Description from Goodreads:
Tessa, a southern girl with a crazy family and a brand new college degree, wants nothing more than for her life to start. When her uncle dies unexpectedly, she inherits more than his old truck. Lifetimes of family secrets unravel and nothing will ever be the same. After learning that she is not only a Fire Bird, but also half Nunnehi—the Cherokee equivalent to a fairy—Tessa is forced to fight for her life. Good thing she was raised by two tough southern ladies.
Pretty good. I liked the characters, Bryson was especially wonderful and I liked that Tessa had a backbone. The writing was smooth, as was Holly Adams‘ narration. Mostly I liked the book, but I had a few gripes.
I’m not down with the pointless love triangle. There was no need for it, but more importantly, it meant I never really felt the actual romance in the story. Sure, Tessa chose one man over another and we’re told why, but the whole thing was just too diluted by there being two men.
Similarly, the secondary mystery (or maybe primary, it did come first) was solved too easily and then just disappeared from the plot in favor of another one. So there too, having two mysteries meant neither was strong enough on its own. Plus, it made the book feel awful long.
There were also a few TSTL moments in which Tessa threw herself into danger and had to be rescued. I got tired of her apologizing to Bryson for endangering herself.
Lastly, I’m a bit iffy with the use of Native American mythology in the plot. I’m not screaming appropriation or anything, but there were several occasions where I kind of had to side-eye the book.

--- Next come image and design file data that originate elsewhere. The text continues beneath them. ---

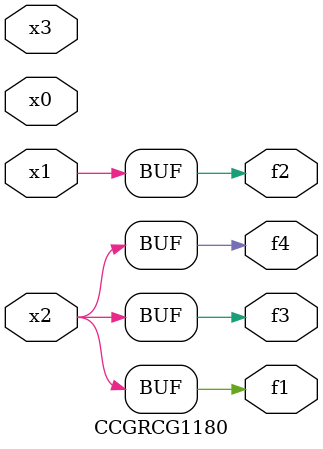
<source format=v>
module CCGRCG1180(
	input x0, x1, x2, x3,
	output f1, f2, f3, f4
);
	assign f1 = x2;
	assign f2 = x1;
	assign f3 = x2;
	assign f4 = x2;
endmodule

</source>
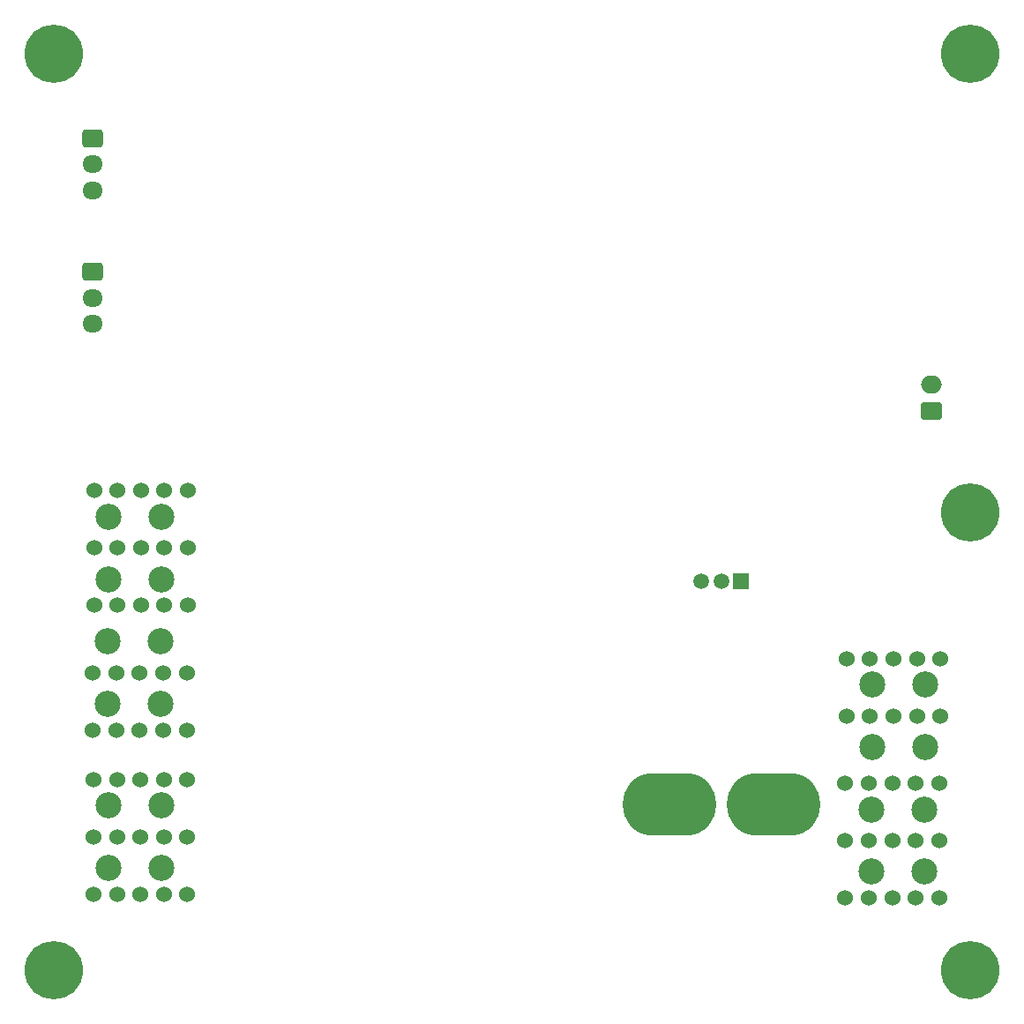
<source format=gbr>
%TF.GenerationSoftware,KiCad,Pcbnew,8.0.5*%
%TF.CreationDate,2024-11-15T14:42:50+00:00*%
%TF.ProjectId,PA_Power_V1,50415f50-6f77-4657-925f-56312e6b6963,rev?*%
%TF.SameCoordinates,Original*%
%TF.FileFunction,Soldermask,Bot*%
%TF.FilePolarity,Negative*%
%FSLAX46Y46*%
G04 Gerber Fmt 4.6, Leading zero omitted, Abs format (unit mm)*
G04 Created by KiCad (PCBNEW 8.0.5) date 2024-11-15 14:42:50*
%MOMM*%
%LPD*%
G01*
G04 APERTURE LIST*
G04 Aperture macros list*
%AMRoundRect*
0 Rectangle with rounded corners*
0 $1 Rounding radius*
0 $2 $3 $4 $5 $6 $7 $8 $9 X,Y pos of 4 corners*
0 Add a 4 corners polygon primitive as box body*
4,1,4,$2,$3,$4,$5,$6,$7,$8,$9,$2,$3,0*
0 Add four circle primitives for the rounded corners*
1,1,$1+$1,$2,$3*
1,1,$1+$1,$4,$5*
1,1,$1+$1,$6,$7*
1,1,$1+$1,$8,$9*
0 Add four rect primitives between the rounded corners*
20,1,$1+$1,$2,$3,$4,$5,0*
20,1,$1+$1,$4,$5,$6,$7,0*
20,1,$1+$1,$6,$7,$8,$9,0*
20,1,$1+$1,$8,$9,$2,$3,0*%
%AMHorizOval*
0 Thick line with rounded ends*
0 $1 width*
0 $2 $3 position (X,Y) of the first rounded end (center of the circle)*
0 $4 $5 position (X,Y) of the second rounded end (center of the circle)*
0 Add line between two ends*
20,1,$1,$2,$3,$4,$5,0*
0 Add two circle primitives to create the rounded ends*
1,1,$1,$2,$3*
1,1,$1,$4,$5*%
G04 Aperture macros list end*
%ADD10RoundRect,0.250000X-0.725000X0.600000X-0.725000X-0.600000X0.725000X-0.600000X0.725000X0.600000X0*%
%ADD11O,1.950000X1.700000*%
%ADD12RoundRect,0.250000X0.750000X-0.600000X0.750000X0.600000X-0.750000X0.600000X-0.750000X-0.600000X0*%
%ADD13O,2.000000X1.700000*%
%ADD14C,1.524000*%
%ADD15C,2.500000*%
%ADD16C,5.600000*%
%ADD17R,1.500000X1.500000*%
%ADD18C,1.500000*%
%ADD19HorizOval,0.800000X0.000000X0.000000X0.000000X0.000000X0*%
%ADD20HorizOval,0.800000X0.000000X0.000000X0.000000X0.000000X0*%
%ADD21C,0.800000*%
%ADD22O,9.000000X6.000000*%
G04 APERTURE END LIST*
D10*
%TO.C,J6*%
X34760000Y-46950000D03*
D11*
X34760000Y-49450000D03*
X34760000Y-51950000D03*
%TD*%
D12*
%TO.C,J7*%
X115300000Y-60290000D03*
D13*
X115300000Y-57790000D03*
%TD*%
D14*
%TO.C,J4*%
X107000000Y-96033800D03*
X107000000Y-101533800D03*
X107000000Y-107033800D03*
X107121400Y-84060000D03*
X107121400Y-89560000D03*
X109250000Y-96033800D03*
X109250000Y-101533800D03*
X109250000Y-107033800D03*
X109371400Y-84060000D03*
X109371400Y-89560000D03*
D15*
X109500000Y-98533800D03*
X109500000Y-104533800D03*
X109621400Y-86560000D03*
X109621400Y-92560000D03*
D14*
X111500000Y-96033800D03*
X111500000Y-101533800D03*
X111500000Y-107033800D03*
X111621400Y-84060000D03*
X111621400Y-89560000D03*
X113750000Y-96033800D03*
X113750000Y-101533800D03*
X113750000Y-107033800D03*
X113871400Y-84060000D03*
X113871400Y-89560000D03*
D15*
X114580000Y-98533800D03*
X114580000Y-104533800D03*
X114701400Y-86560000D03*
X114701400Y-92560000D03*
D14*
X116000000Y-96033800D03*
X116000000Y-101533800D03*
X116000000Y-107033800D03*
X116121400Y-84060000D03*
X116121400Y-89560000D03*
%TD*%
D10*
%TO.C,J5*%
X34760000Y-34110000D03*
D11*
X34760000Y-36610000D03*
X34760000Y-39110000D03*
%TD*%
D16*
%TO.C,H2*%
X31000000Y-114000000D03*
%TD*%
D14*
%TO.C,J1*%
X43890000Y-78940000D03*
X43890000Y-73440000D03*
X43890000Y-67940000D03*
X43768600Y-90913800D03*
X43768600Y-85413800D03*
X41640000Y-78940000D03*
X41640000Y-73440000D03*
X41640000Y-67940000D03*
X41518600Y-90913800D03*
X41518600Y-85413800D03*
D15*
X41390000Y-76440000D03*
X41390000Y-70440000D03*
X41268600Y-88413800D03*
X41268600Y-82413800D03*
D14*
X39390000Y-78940000D03*
X39390000Y-73440000D03*
X39390000Y-67940000D03*
X39268600Y-90913800D03*
X39268600Y-85413800D03*
X37140000Y-78940000D03*
X37140000Y-73440000D03*
X37140000Y-67940000D03*
X37018600Y-90913800D03*
X37018600Y-85413800D03*
D15*
X36310000Y-76440000D03*
X36310000Y-70440000D03*
X36188600Y-88413800D03*
X36188600Y-82413800D03*
D14*
X34890000Y-78940000D03*
X34890000Y-73440000D03*
X34890000Y-67940000D03*
X34768600Y-90913800D03*
X34768600Y-85413800D03*
%TD*%
D17*
%TO.C,U4*%
X97000000Y-76620000D03*
D18*
X95090000Y-76620000D03*
X93180000Y-76620000D03*
D19*
X94040000Y-98650000D03*
D20*
X94040000Y-97390000D03*
D21*
X93290000Y-99680000D03*
X93290000Y-96360000D03*
X92090000Y-100070000D03*
X92090000Y-95970000D03*
X90760000Y-100070000D03*
X90760000Y-95970000D03*
D22*
X90090000Y-98020000D03*
D21*
X89420000Y-100070000D03*
X89420000Y-95970000D03*
X88090000Y-100070000D03*
X88090000Y-95970000D03*
X86890000Y-99680000D03*
X86890000Y-96360000D03*
X86140000Y-98650000D03*
X86140000Y-97390000D03*
X104040000Y-98650000D03*
X104040000Y-97390000D03*
X103290000Y-99680000D03*
X103290000Y-96360000D03*
X102090000Y-100070000D03*
X102090000Y-95970000D03*
X100760000Y-100070000D03*
X100760000Y-95970000D03*
D22*
X100090000Y-98020000D03*
D21*
X99420000Y-100070000D03*
X99420000Y-95970000D03*
X98090000Y-100070000D03*
X98090000Y-95970000D03*
X96890000Y-99680000D03*
X96890000Y-96360000D03*
D20*
X96140000Y-98650000D03*
D19*
X96140000Y-97390000D03*
%TD*%
D16*
%TO.C,H3*%
X119000000Y-26000000D03*
%TD*%
%TO.C,H5*%
X119000000Y-70000000D03*
%TD*%
%TO.C,H4*%
X31000000Y-26000000D03*
%TD*%
D14*
%TO.C,J2*%
X43830000Y-106670000D03*
X43830000Y-101170000D03*
X43830000Y-95670000D03*
X41580000Y-106670000D03*
X41580000Y-101170000D03*
X41580000Y-95670000D03*
D15*
X41330000Y-104170000D03*
X41330000Y-98170000D03*
D14*
X39330000Y-106670000D03*
X39330000Y-101170000D03*
X39330000Y-95670000D03*
X37080000Y-106670000D03*
X37080000Y-101170000D03*
X37080000Y-95670000D03*
D15*
X36250000Y-104170000D03*
X36250000Y-98170000D03*
D14*
X34830000Y-106670000D03*
X34830000Y-101170000D03*
X34830000Y-95670000D03*
%TD*%
D16*
%TO.C,H1*%
X119000000Y-114000000D03*
%TD*%
M02*

</source>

On a broader, genre level, I have to ask why young women in such books are never raised to know their own heritage, such that some man (or men) have to step in and teach them amidst a crisis. This is practically a constant in fantasy and I’m ALWAYS confused by parents/guardians who raise their wards without teaching them the basics of their powers. I mean, if you’re a shifter or have magic, shouldn’t learning about them be as expected as, say, teaching a young girl about the period she’ll have one day? Why do they NEVER do this? Why?